Reading passage →
/---
Studio album by Insomnium
- Released: 24 February 2023
- Recorded: 2022
- Studios: Sonic Pump Studios (Helsinki, Finland) Teemu Aalto Music Productions (Kotka, Finland)
- Genre: Melodic death metal
- Length: 50:26
- Label: Century Media

Insomnium chronology
| Heart Like a Grave (2019) | Anno 1696 (2023) | Netherworlds (2026) |

Singles from Anno 1696
- "Lillian" Released: 4 November 2022; "White Christ" Released: 14 December 2022; "The Witch Hunter" Released: 17 January 2023; "Godforsaken" Released: 24 February 2023;

= Anno 1696 =

Anno 1696 is the ninth studio album by Finnish melodic death metal band Insomnium, released on 24 February 2023 via Century Media. Insomnium began working on the album shortly before the release of Argent Moon, in 2021, with the album originally planned to be released in 2022. Like their 2016 album Winter's Gate, the album is based on a short story by vocalist/bassist Niilo Sevänen, first hinted on October 24, 2022, less than two weeks before the album's official announcement. It is the final release to feature guitarist Jani Liimatainen.

Professional ratings
Review scores
| Source | Rating |
| Blabbermouth.net | 8.5/10 |
| Metal Injection | 8.5/10 |

==Release and promotion==
In April 2023, the band embarked on a North American tour to promote Anno 1696, together with Enslaved, whose album Heimdal released a week after the release of Anno 1696, with support from Black Anvil.
\---
The tasks →
[1] Repeat the passage of the Anno 1696 article starting with "Professional ratings" and going on through "from Black Anvil.".
[2] List every single released from the album, as named in the Anno 1696 article.
[3] Take the Anno 1696 article further, writing on from the point where it stops.

Extracted records:
/---
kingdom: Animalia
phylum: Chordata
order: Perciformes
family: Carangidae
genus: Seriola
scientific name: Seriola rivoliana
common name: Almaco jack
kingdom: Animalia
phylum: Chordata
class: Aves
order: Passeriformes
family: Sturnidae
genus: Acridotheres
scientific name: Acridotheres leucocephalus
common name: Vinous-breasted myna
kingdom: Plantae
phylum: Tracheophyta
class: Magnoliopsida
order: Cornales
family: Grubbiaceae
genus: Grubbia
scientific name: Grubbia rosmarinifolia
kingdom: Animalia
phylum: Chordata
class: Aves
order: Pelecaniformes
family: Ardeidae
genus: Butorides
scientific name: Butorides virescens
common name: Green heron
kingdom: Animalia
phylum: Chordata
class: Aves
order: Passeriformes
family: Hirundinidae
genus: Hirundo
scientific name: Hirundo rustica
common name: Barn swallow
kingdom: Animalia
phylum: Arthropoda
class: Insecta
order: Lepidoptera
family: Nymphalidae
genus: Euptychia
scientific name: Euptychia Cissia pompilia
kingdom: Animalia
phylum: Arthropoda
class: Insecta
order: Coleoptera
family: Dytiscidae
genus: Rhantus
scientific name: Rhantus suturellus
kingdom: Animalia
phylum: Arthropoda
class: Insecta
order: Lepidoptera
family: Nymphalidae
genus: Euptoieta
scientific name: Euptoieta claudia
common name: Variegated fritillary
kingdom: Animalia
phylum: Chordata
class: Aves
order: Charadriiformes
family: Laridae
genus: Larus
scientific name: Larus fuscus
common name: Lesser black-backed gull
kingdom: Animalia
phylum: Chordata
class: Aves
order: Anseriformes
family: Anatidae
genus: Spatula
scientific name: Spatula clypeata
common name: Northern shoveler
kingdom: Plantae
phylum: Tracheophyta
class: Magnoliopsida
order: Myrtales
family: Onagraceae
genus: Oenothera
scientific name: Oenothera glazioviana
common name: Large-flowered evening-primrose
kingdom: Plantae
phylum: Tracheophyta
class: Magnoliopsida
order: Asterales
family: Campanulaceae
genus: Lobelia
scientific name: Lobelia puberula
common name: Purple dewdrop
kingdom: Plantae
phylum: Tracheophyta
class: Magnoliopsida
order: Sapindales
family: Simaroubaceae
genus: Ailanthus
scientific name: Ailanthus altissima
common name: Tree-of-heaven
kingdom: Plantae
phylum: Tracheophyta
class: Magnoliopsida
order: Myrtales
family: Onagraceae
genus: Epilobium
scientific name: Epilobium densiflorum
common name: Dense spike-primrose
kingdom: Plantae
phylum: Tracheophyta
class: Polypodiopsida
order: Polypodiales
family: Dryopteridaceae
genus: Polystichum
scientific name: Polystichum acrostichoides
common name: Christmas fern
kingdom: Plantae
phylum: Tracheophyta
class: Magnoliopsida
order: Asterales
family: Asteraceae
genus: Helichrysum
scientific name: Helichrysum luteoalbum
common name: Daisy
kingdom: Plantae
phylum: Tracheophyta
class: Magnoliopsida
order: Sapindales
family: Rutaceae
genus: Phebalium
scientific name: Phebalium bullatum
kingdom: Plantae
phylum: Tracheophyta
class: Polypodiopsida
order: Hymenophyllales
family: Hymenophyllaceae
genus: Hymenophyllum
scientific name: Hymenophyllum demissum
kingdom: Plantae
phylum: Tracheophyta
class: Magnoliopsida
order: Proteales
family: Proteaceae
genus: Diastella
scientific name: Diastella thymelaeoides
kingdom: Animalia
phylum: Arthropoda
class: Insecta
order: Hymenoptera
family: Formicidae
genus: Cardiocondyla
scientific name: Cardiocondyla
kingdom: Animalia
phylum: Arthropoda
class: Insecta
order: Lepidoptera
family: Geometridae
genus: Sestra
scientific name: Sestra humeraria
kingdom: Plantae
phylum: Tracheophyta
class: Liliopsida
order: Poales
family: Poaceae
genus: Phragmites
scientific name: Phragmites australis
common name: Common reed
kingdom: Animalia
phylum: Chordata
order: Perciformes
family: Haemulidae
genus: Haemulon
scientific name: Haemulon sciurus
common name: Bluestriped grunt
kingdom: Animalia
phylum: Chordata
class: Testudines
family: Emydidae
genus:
\---
Solved problems →
[1]
Professional ratings
Review scores
| Source | Rating |
| Blabbermouth.net | 8.5/10 |
| Metal Injection | 8.5/10 |

==Release and promotion==
In April 2023, the band embarked on a North American tour to promote Anno 1696, together with Enslaved, whose album Heimdal released a week after the release of Anno 1696, with support from Black Anvil.

[2] "Lillian", "White Christ", "The Witch Hunter", "Godforsaken"

[3]
==Track listing==

Anno 1696 track listing
| No. | Title | Music | Length |
|---|---|---|---|
| 1. | "1696" | Markus Vanhala | 6:18 |
| 2. | "White Christ" | Vanhala | 6:03 |
| 3. | "Godforsaken" | Vanhala | 8:35 |
| 4. | "Lilian" | Ville Friman | 4:29 |
| 5. | "Starless Paths" | Sevänen; Jani Liimatainen; | 7:48 |
| 6. | "The Witch Hunter" | Vanhala | 5:43 |
| 7. | "The Unrest" | Liimatainen | 3:52 |
| 8. | "The Rapids" | Vanhala | 7:38 |
| Total length: |  |  | 50:26 |

Deluxe artbook and Japanese edition bonus CD (Songs of the Dusk EP)
| No. | Title | Music | Length |
|---|---|---|---|
| 1. | "Flowers of the Night" | Vanhala | 5:26 |
| 2. | "Stained in Red" | Friman | 6:50 |
| 3. | "Song of the Dusk" | Sevänen; Vanhala; | 9:43 |
| Total length: |  |  | 21:59 |

==Personnel==

===Insomnium===
- Niilo Sevänen – bass, lead vocals
- Ville Friman – guitars
- Markus Vanhala – guitars, clean vocals
- Jani Liimatainen – guitars, clean vocals
- Markus Hirvonen – drums

===Additional musician===
- Sakis Tolis – guest vocals (track 2)
- Johanna Kurkela – guest vocals (track 3)
- Coen Janssen – keyboards

===Production and design===
- Insomnium – production
- Teemu Aalto – recording (acoustic guitars, bass, vocals)
- Jaime Gomez Arellano – recording (drums, acoustic guitars), mixing
- Coen Janssen – recording (keyboards)
- Ville Friman – recording (electric guitars)
- Markus Vanhala – recording (electric guitars)
- Jani Liimatainen – recording (electric guitars)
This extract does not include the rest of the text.